The funeral service itself was amazing. 400 firefighters standing two deep around the church, not to mention the 150 or so that were seated. The fire chief of Denver spoke about Rickey as if he were one of his own, because in his mind, he was. He choked on his words as he described Rickey and when he rang the bell four times to signal that all are safe and accounted for (a Denver Fire tradition), a final farewell to Rickey, there wasn’t a dry eye in the house.
Afterward we went to a bar that was and is frequented by firefighters. I watched hundreds of firefighters gather and honor Rickey in their own way. One of the white-shirted firemen stood atop the bar and toasted Rickey, it was a simple gesture so full of meaning. I thought I was in a movie, but all was real, mostly the camaraderie shared by these brave men.

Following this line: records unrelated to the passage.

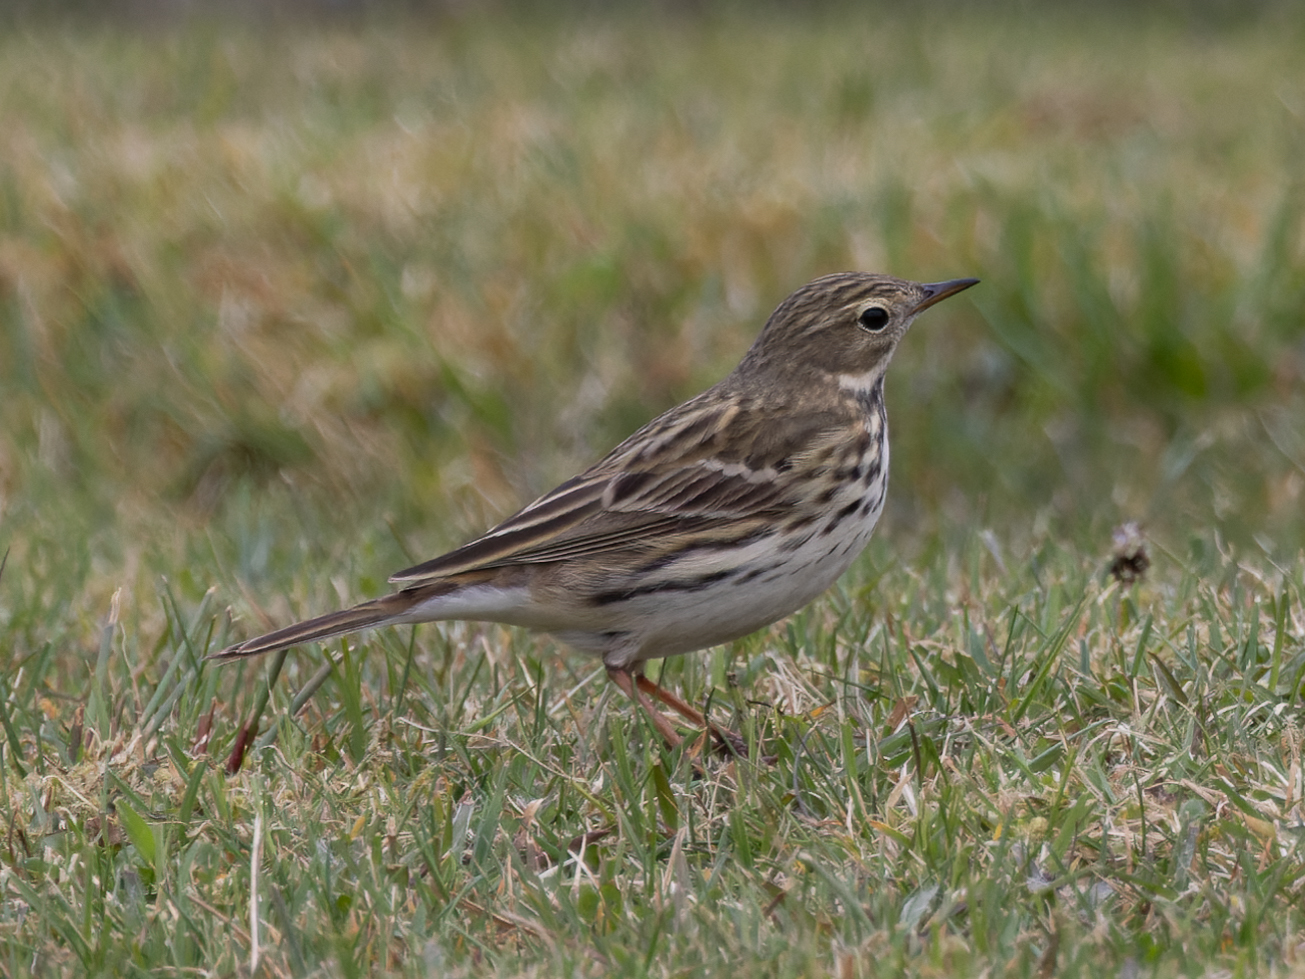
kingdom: Animalia
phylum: Chordata
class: Aves
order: Passeriformes
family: Motacillidae
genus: Anthus
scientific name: Anthus pratensis
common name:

What if the church looked like this? Ready to help in a moments notice, asking and doing with not a concern about how it may inconvenience them. These men and women cried real tears and did whatever they could to honor the man they worked with, slept with, ate with and faced possible death with on a daily basis.
How I long for real community in my life with others, especially those in the church. I have seen it in the flesh and know it is possible, but only if we are real and selfless, I wonder if the church has it in her? What do you think? To the men and women of the Denver Fire Department, THANK YOU, you are my heroes.